Since both the payer and payee's signatures are required to extend the child support case in this situation, if one party attempts to extend the child support case past the child's 18th birthday and the other party refuses to extend the case, the party that attempted to extend the case has taken reasonable maintenance action and their rate of FTB Part A for that child will not be reduced.
However, in most cases if the payee does not take steps to extend the child support case (obtain maintenance) the payee is deemed to have not taken reasonable maintenance action and their rate of FTB Part A for that child will be reduced to base rate.
Unless action could result in the payer swapping to be the payee, the payer does not have to take maintenance action for FTB purposes.
Where it would disadvantage one party to extend the agreement it may be appropriate that the refusing party not fail the MAT.
Explanation: If extending the agreement would result in an individual who now has full-time care of the children being maintained as a payer, they will not fail the MAT if they refuse to extend. Similarly, if extending the agreement would result in an individual who now has no care of the children being maintained as a payee, they will not fail the MAT if they refuse to extend.
Parents with an agreement that modifies a pre-existing child support assessment do not need the consent of the other parent to obtain an extension of the child support assessment. If the parent does not apply to extend the assessment before the child's 18th birthday, the individual has not taken reasonable maintenance action and their rate of FTB Part A for that child will be limited to base rate.
Act reference: FAAct Schedule 1 clause 10 Effect of certain maintenance rights
Child Support (Assessment) Act 1989 section 93 Liability to pay child support arises on acceptance of application where child support not already payable etc., section 151B Application for assessment/agreement to continue beyond child's 18th birthday, section 151C Application for assessment/agreement to continue - Registrar's decision
Policy reference: FA Guide 184.108.40.206 Exemptions from the Maintenance Action Test
Payer is imprisoned
Imprisonment of the other parent of a child does not automatically remove their liability for child support. To receive more than the base rate of FTB Part A, the individual must take reasonable maintenance action if they are entitled to claim maintenance in relation to the child (unless a MAT exemption applies).
This requirement only applies where the individual is not considered to be a member of a couple (1.1.M.50) with the other parent.
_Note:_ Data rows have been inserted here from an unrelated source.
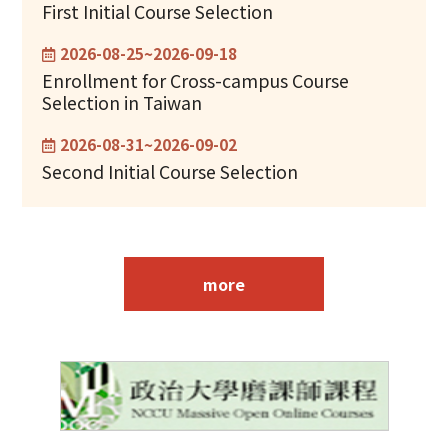
First Initial Course Selection
2026-08-25~2026-09-18
Enrollment for Cross-campus Course
Selection in Taiwan
2026-08-31~2026-09-02
Second Initial Course Selection
more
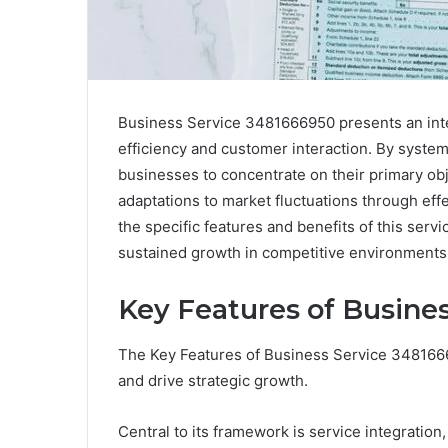
Business Service 3481666950 presents an inte
efficiency and customer interaction. By system
businesses to concentrate on their primary obje
adaptations to market fluctuations through e
the specific features and benefits of this servi
sustained growth in competitive environments.
Key Features of Busine
The Key Features of Business Service 3481666
and drive strategic growth.
Central to its framework is service integratio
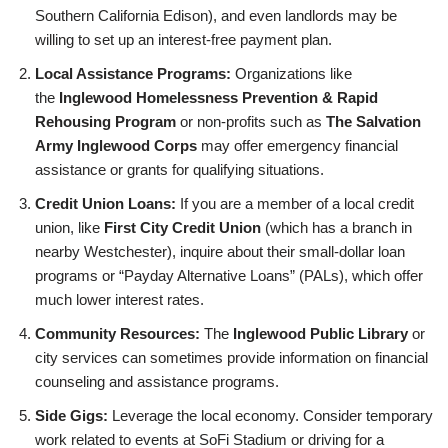
Southern California Edison), and even landlords may be
willing to set up an interest-free payment plan.
Local Assistance Programs:
Organizations like
the
Inglewood Homelessness Prevention & Rapid
Rehousing Program
or non-profits such as
The Salvation
Army Inglewood Corps
may offer emergency financial
assistance or grants for qualifying situations.
Credit Union Loans:
If you are a member of a local credit
union, like
First City Credit Union
(which has a branch in
nearby Westchester), inquire about their small-dollar loan
programs or “Payday Alternative Loans” (PALs), which offer
much lower interest rates.
Community Resources:
The
Inglewood Public Library
or
city services can sometimes provide information on financial
counseling and assistance programs.
Side Gigs:
Leverage the local economy. Consider temporary
work related to events at SoFi Stadium or driving for a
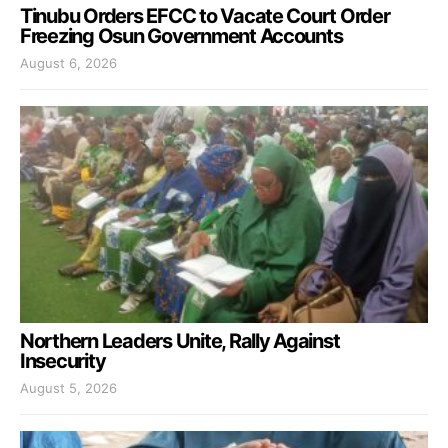
Tinubu Orders EFCC to Vacate Court Order
Freezing Osun Government Accounts
August 6, 2026
Northern Leaders Unite, Rally Against
Insecurity
August 5, 2026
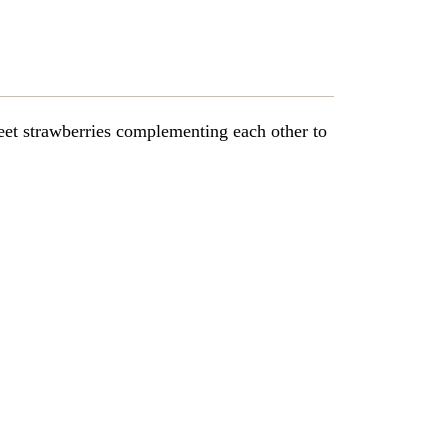
et strawberries complementing each other to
Review in these cases should occur at 12 months.
Explanation: Where the individual is still partnered (1.1.P.30) but receives the single rate of PP because their partner is in prison, maintenance action is not appropriate as the separation is primarily due to the partner being imprisoned.
Act reference: SSAct section 1068B-C2 Maximum basic rate
Policy reference: FA Guide 220.127.116.11 Maintenance Action Test Reviews
Legal advice & action
An individual may have legal advice that their legal representative is unable to assist them. If this is the case, then this circumstance can be used as proof that maintenance action is in progress.
Explanation: This may be for a number of reasons including where the individual does not have enough information to identify the other parent or where the other parent is overseas in a non-reciprocating jurisdiction for child support purposes and it would not be cost effective to pursue child support.
The individual may also be in the process of obtaining legal advice or pursuing legal action to prove paternity or obtain child support. In these cases, documentary evidence of the legal advice or legal action should be obtained as proof maintenance action is in progress. Proof may include a letter from the individual's legal representative.